Jiwa mereka penuh dengan bahagia dan haru.
Tak hanya sampai disitu, pada kesempatan itu pula ia menyampaikan bahkan dirinya menyatakan “mengundurkan diri”.
Para karyawan ini terhentak, seakan nadinya berhenti berdenyut. Namun dengan alasan bahwa hendak fokus mengurus keluarga. Meski mereka paham, tapi jiwa kecilnya tidak menerima Syuhaimie, harus meninggalkan mereka.
Anak Pungut Itu Pawang Angsa
Siolo, pada rumah ini. Achir Yani memelihara angsa, sebanyak 20 ekor. Diantara peliharaan yang aman dari gangguan adalah angsa ini.
Yang tidak diserangnya hanya dia. Selebihnya pernah mendapatkan stempel patukan angsa.
Jangan heran jika saudaranya yang lain sesekali menjerit histeris karena serangan angsa. Belum lagi ketika binatang peliharaan tersebut melebarkan sayapnya saat menyerang.

^^^^^^^^

# [Tugas]
Tulis lanjutan bacaan tentang anak pungut yang jadi pawang angsa, mulai setelah kalimat terakhirnya.

# [Data yang Ditampilkan]
^^^^^^^^

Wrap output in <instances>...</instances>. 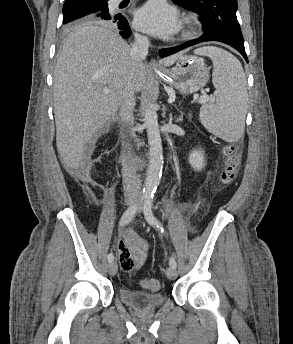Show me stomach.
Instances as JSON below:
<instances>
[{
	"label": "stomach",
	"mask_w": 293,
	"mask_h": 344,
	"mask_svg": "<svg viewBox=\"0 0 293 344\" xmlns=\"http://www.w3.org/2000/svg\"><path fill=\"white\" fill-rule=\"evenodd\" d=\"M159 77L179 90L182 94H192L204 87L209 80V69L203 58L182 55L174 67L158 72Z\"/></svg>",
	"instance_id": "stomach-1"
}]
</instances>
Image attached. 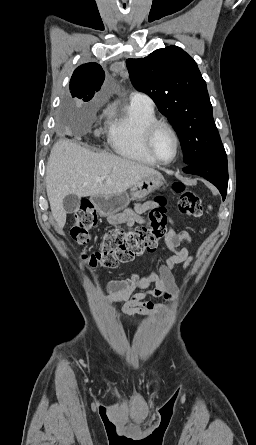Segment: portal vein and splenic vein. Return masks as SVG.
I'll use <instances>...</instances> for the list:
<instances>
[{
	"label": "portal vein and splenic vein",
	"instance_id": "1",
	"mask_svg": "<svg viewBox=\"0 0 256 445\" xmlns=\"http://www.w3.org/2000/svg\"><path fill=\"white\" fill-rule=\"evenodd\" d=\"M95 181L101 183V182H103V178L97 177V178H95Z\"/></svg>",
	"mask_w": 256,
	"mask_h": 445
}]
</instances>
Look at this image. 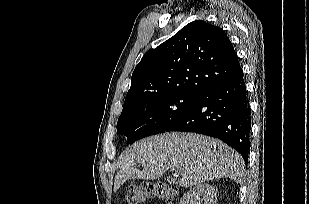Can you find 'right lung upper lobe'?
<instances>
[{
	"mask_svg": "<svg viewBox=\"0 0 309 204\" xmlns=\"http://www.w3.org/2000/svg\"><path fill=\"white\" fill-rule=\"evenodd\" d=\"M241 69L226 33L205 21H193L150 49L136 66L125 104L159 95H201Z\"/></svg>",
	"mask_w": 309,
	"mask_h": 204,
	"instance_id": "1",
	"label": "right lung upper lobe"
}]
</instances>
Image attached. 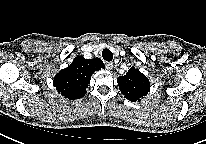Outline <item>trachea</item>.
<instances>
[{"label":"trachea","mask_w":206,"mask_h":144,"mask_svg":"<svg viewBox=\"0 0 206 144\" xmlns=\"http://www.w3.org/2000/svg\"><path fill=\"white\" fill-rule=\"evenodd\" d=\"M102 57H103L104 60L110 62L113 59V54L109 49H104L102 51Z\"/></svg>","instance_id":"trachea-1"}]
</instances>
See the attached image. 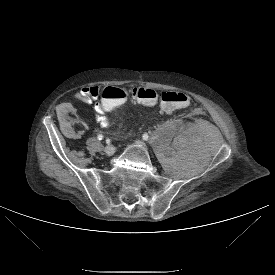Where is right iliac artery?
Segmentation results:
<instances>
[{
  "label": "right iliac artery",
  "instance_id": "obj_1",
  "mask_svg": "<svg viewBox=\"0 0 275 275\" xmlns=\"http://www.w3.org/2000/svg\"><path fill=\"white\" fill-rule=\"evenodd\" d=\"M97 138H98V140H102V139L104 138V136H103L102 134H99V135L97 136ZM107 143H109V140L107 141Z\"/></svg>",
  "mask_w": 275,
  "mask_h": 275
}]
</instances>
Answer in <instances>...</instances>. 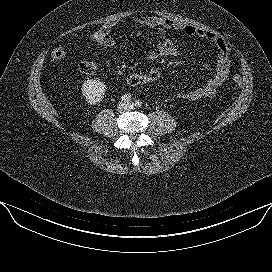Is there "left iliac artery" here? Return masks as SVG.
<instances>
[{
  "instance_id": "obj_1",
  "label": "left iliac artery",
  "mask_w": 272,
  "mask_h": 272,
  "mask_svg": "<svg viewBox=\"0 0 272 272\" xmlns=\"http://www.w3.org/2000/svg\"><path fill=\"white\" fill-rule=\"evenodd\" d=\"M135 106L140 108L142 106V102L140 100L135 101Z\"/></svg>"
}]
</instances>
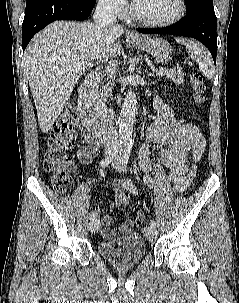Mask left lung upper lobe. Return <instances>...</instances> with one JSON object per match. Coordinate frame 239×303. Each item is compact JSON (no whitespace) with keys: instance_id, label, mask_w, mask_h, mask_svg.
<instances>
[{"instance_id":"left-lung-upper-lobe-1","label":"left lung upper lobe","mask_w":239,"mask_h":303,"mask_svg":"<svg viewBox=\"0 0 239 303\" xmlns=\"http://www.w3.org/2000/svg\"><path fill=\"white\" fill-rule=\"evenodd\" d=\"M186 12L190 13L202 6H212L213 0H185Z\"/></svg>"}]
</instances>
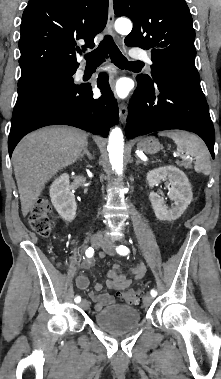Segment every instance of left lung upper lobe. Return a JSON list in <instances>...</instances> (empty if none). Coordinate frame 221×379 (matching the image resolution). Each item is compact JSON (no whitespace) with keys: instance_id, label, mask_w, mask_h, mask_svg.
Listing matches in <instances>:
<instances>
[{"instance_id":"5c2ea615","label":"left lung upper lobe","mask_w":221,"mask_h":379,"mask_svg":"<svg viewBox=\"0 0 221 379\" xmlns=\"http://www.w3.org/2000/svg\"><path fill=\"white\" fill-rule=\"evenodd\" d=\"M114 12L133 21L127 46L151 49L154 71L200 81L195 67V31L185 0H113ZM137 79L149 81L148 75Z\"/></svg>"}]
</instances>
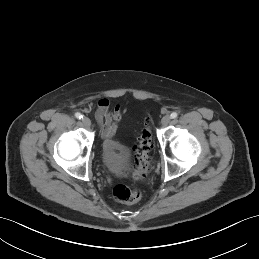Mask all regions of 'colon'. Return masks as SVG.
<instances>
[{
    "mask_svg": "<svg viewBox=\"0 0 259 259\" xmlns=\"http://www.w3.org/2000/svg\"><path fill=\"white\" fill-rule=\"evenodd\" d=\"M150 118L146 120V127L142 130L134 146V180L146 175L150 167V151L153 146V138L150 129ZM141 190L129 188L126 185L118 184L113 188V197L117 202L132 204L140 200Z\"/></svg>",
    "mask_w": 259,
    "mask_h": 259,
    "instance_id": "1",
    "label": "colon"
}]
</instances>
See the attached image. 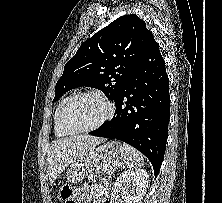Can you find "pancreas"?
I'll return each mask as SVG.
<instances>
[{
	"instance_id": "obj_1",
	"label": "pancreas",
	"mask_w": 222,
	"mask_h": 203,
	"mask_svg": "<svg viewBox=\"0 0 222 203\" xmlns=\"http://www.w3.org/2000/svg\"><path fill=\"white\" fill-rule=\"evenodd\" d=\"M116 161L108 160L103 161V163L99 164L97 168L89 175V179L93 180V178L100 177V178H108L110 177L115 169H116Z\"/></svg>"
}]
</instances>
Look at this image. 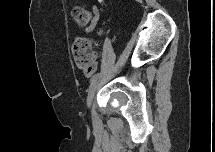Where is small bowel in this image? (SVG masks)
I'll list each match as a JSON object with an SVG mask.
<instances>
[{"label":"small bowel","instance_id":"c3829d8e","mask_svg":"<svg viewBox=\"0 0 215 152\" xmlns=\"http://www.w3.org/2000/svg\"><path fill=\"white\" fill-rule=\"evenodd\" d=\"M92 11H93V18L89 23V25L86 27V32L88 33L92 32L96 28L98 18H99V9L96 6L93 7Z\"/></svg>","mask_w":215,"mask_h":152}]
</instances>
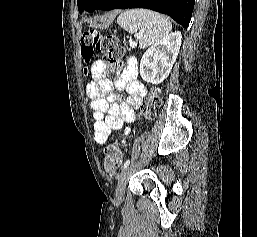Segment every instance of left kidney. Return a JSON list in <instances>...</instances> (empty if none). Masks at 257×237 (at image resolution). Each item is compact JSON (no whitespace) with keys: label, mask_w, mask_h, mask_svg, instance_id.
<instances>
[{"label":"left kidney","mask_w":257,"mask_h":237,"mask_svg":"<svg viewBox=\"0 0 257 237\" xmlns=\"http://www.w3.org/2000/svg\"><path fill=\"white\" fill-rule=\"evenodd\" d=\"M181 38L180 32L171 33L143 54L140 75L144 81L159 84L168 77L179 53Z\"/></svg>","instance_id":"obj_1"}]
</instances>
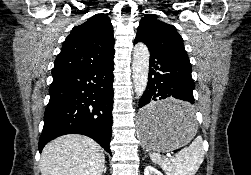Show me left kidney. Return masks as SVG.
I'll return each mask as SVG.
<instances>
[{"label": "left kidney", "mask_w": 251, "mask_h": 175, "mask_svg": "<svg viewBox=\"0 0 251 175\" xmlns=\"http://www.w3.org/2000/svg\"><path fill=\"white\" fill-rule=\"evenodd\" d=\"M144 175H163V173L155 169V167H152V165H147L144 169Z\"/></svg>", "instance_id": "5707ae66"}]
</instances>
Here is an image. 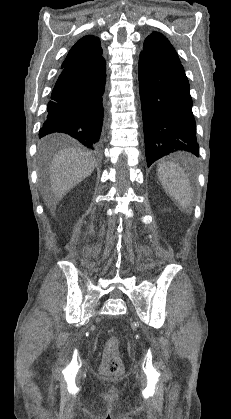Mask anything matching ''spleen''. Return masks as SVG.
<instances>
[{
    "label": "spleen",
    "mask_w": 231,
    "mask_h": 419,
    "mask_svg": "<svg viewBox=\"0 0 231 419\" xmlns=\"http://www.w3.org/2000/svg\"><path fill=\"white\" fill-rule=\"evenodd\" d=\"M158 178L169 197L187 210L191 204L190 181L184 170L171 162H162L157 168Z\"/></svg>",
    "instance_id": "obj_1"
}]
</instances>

^^^^^^^^

# [Jawaban Latihan]
Namun dengan Achir Yani sangat jinak, bahkan sering bermanja dengannya.
Tangan gadis berusia 13 tahun tersebut bahkan tidak mendapatkan serangan paruh dari hewan jenis genus sygnus tersebut. Ternyata ia pawang angsa.
Diantara besaudara, yang memiliki hidung mancung dan mengikuti jejak ayah adalah Dewy, suatu ketika dalam kamar, Ia menyentuh dan memuji hidung Dewy.
“Kamu itu anak pungut, yang sempat diinjak kaki kambing, dan ibu menemukanmu, maka kamu dibesarkan dan dirawat disini” Candaan Dewy kepada Eni (panggilan akrab keluarga kepada Achir Yani). Ia bersedih.
Eni yang merasa seperti disambar petir mengadukan hal ini kepada ibu, dan sang ibu tersenyum mendengarkan aduan tersebut.
Perayaan Ulang Tahun Pertama
Adalah Dewy yang memiliki ide perayaan ulang tahun pertama Eni. Tepatnya pada usia 13 tahun. Berbagai upaya dilakukan, termasuk mendatangkan fotografer.
Termasuk menyiapkan baju baru. Dewy saat itu menginjak usia remaja, secara penampilan selalu terbaik. Dalam setiap kegiatan, harus memakai pakaian yang serba baru.
Entah kain baru atau kain ibu yang diambilnya kemudian dijahit. Maklum ibunda mengetahui cara membuat pola baju.
Saat menjahit mendahulukan anaknya yang gadis, Kiswaty, Nurjanah dan Dewy.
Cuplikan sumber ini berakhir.